I am trying to find the best root for my binary search tree. ie this is my binary search tree.

         42
       /    \
      /      \
     25      53
    /  \    /  \
  23    41 49   55
 /  \  / \ / \ /  \

then I save them in an array in the form of inOrder walk.

| 23 | 25 | 41 | 42 | 49 | 53 | 55 |.........
...........↑...........↑...........↑...........

so the ones pointing the arrows are the nodes that I'll try to see which one is the best root 41, 42, 53.(the array can be bigger and I'll take the odd indexes of the array with a given Depth of the tree).

So i have to try every single odd index as my new root and compare each height with the previous one and like that I can determine which one is my best height. ie if I decided 25 is my new root I can have a tree like this

          25                            25
            \                             \
             \                             \
             42          or                 53
               \                            /
                53                         42
                  \                       /

so for each I check and compare the height with the previous node in the array and i return the node that it will give me the best node.
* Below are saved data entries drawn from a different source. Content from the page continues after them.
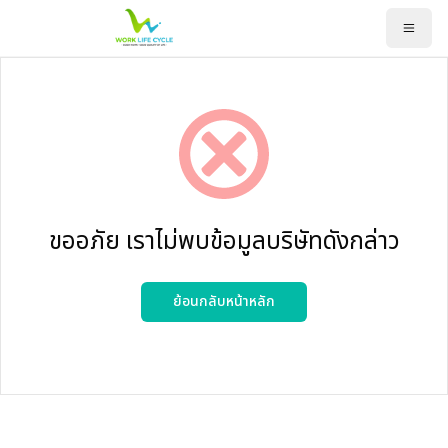
ขออภัย เราไม่พบข้อมูลบริษัทดังกล่าว
ย้อนกลับหน้าหลัก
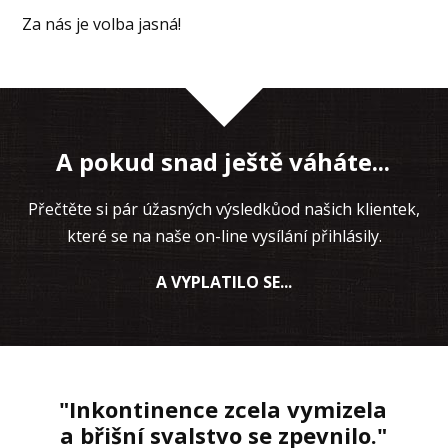
Za nás je volba jasná!
A pokud snad ještě váháte...
Přečtěte si pár úžasných výsledkůod našich klientek,
které se na naše on-line vysílání přihlásily.
A VYPLATILO SE...
"Inkontinence zcela vymizela
a břišní svalstvo se zpevnilo."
So far i tried this:

void rebalance(){

    //this is the size for the array and NumDepth is defined at the constructor

    int size = (pow (2,(numDepth +1) )-1);
    Node* Array2 [size];
    int i = 0;
    int bestH = 0;
    Node* temp;

    for (int i=0; i < size; i++){
            Array2[i]= new Node();
            Array2[i]= NULL;
    }
    //this function will be the one creates the inOrder walk and saves my nodes inside the array
    storeInOrder(rootBST, Array2, i, numDepth);

    temp = shortestBST(Array, rootBST, bestH, height);


}

Node* shortestBST(Node *root[], Node* root, int &bestHeigth, int sizeA) {
//root is my main tree basically 

//this is how i know that i have to use the odd numbers in the array

    for(int i= 1; i< sizeA; i+=2){

       //inside here I am supposed to do a recursion to check every node inside the array to check the node that is the best
      //they gave me a hint saying that i can point the nodes in the array to the ones in my main tree to create the tree with the new testing root in order to check if that node can create a best tree but i don't know how to do that using recursion
//each of my nodes hold a key, a height and a size of a subtree , left to point to the left and a right to point to the right

    }




}

Node::Node() {

    sizeSub=0;
    height=1;
    key=0;
    left=NULL;
    right=NULL;
}

Answer 1

Since you're starting with the numbers in sorted order, finding the root node is pretty trivial: the ideal root is the median of the numbers to be inserted.

This makes it fairly trivial to do the insertion recursively: find the median, insert it as the root, then insert the left sub-array as the left child and the right sub-array as the right child.

Answer 2

There's a similar question and an algorithm that looks like just what is being asked of here:

1. Using right-rotation operations, turn the tree into a linked list (aka backbone or vine)
2. Rotate every second node of the backbone about its parent to turn the backbone into a perfectly balanced BST.

http://www.geekviewpoint.com/java/bst/dsw_algorithm